Troy Webb
| Date / Location: | January 23, 1988, Virginia Beach, Virginia | Conviction: | Rape, Kidnapping, Robbery |
| Year of Conviction: | 47 years | Release Date: | 1989 |
| Sentence: | October 16, 1996 | Sentence Served: | 7 1/2 years |
| Real perpetrator found?: | Not yet | Contributing cause to wrongful conviction: | Witness misidentification, Junk science |
| Compensation?: | Yes, amount not disclosed |
On October 16, 1996, after serving more than seven years in prison for a crime he did not commit, Troy Webb was released. DNA testing, unavailable at the time of Webb’s trial, finally excluded him as a possible perpetrator, proving what Webb had been saying for years: that he was innocent.
On January 23, 1988, a young Virginia Beach woman was approached by a man in the parking lot of her apartment complex when she returned home from work. The man pointed a gun at her, demanded money, grabbed her purse, and ordered her to a darker area of the parking lot, where he proceeded to rape her at gunpoint. After the rape, the perpetrator emptied her purse, stole her wallet, and left. The victim fled to her apartment, called her mother, and then called the police.
In the days following the attack, the victim was unable describe her attacker in sufficient detail to allow the police to design a composite sketch. She was also unable to identify the offender after looking at a collection of mug shots. After more than a month, she picked out Webb’s picture out of a photo array of six pictures. After identifying Webb, the victim claimed to be “ninety nine percent sure” that he was the man who had raped her. The next day, the victim was shown another photo line-up and again identified Webb as her rapist.
After the victim identified Webb as her attacker, police ran serology tests on Webb’s sperm and compared the results to those obtained from the rape kit. Webb was indisputedly a non-secretor, a man whose blood type cannot be ascertained from his semen. The semen in the rape kit was ascertainable as Type A. However, the serologist testified that the semen of a second man, such as the victim’s live-in boyfriend, could mask the semen of a non-secreting attacker. Webb’s defense counsel failed to ask the victim questions at trial to determine whether it was likely or even possible that any other man’s semen was present on her body or clothing at the time of the attack. Thus, although the serology tests certainly did not identify Webb as the attacker, the jury was told that he could not be excluded.

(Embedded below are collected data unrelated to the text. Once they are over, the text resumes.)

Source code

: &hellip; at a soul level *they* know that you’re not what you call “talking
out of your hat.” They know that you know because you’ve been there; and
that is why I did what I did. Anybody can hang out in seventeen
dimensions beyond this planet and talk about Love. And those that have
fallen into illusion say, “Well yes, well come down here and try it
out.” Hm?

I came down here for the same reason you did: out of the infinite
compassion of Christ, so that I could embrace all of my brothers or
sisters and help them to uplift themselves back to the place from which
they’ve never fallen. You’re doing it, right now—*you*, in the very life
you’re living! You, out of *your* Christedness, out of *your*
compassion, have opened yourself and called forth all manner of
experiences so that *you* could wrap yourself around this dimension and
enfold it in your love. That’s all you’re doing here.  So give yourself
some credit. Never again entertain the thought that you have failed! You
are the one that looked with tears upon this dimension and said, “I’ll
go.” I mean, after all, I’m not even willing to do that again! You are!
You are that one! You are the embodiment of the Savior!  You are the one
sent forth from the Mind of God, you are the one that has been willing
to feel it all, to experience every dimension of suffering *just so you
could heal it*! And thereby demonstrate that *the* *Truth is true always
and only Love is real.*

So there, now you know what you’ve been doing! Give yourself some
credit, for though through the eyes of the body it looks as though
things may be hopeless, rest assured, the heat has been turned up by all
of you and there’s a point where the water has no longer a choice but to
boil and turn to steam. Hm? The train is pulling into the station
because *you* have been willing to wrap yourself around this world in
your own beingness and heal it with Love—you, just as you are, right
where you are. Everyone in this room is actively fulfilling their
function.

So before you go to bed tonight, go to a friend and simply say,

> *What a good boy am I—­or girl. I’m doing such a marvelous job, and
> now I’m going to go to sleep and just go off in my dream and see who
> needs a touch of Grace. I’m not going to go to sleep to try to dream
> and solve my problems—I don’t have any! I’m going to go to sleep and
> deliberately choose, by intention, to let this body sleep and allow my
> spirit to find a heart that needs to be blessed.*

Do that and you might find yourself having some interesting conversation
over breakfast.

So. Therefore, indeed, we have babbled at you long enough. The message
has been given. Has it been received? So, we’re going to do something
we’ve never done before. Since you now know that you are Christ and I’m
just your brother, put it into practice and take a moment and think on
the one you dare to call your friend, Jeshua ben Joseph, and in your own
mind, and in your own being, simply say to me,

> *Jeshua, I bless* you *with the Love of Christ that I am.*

After hearing the serology test results and the victim’s in-court identification, the jury found Webb guilty of rape, abduction with intent to defile, robbery, and the use of a firearm during the commission of the robbery. He was sentenced to 47 years in prison.
After the verdict, Webb’s court-appointed attorney filed an appeal. The attorney focused his appeal on the jury selection process, arguing that two jurors – one who worked as a cocktail waitress and had herself been a rape victim and a second whose wife had been a rape victim – should have been removed from the jury. The appellate attorney also argued that the evidence used to convict Webb had not been sufficient to prove his guilt beyond a reasonable doubt. The appeal was ultimately denied by the Virginia Supreme Court.
It wasn’t until 1996 that Webb was finally able to prove his innocence. The Innocence Project took on his case and convinced the Virginia Beach prosecutors not to oppose DNA testing on the rape kit evidence. The results excluded both Webb and the victim’s then-boyfriend, proving that the original sample must have come from someone else: the real rapist. After learning about the results, the Virginia Commonwealth’s Attorney’s Office did not oppose his petition for clemency.
Troy Webb was granted executive clemency by Virginia Governor George Allen and was released in 1996. He was eventually compensated by the state for his wrongful conviction.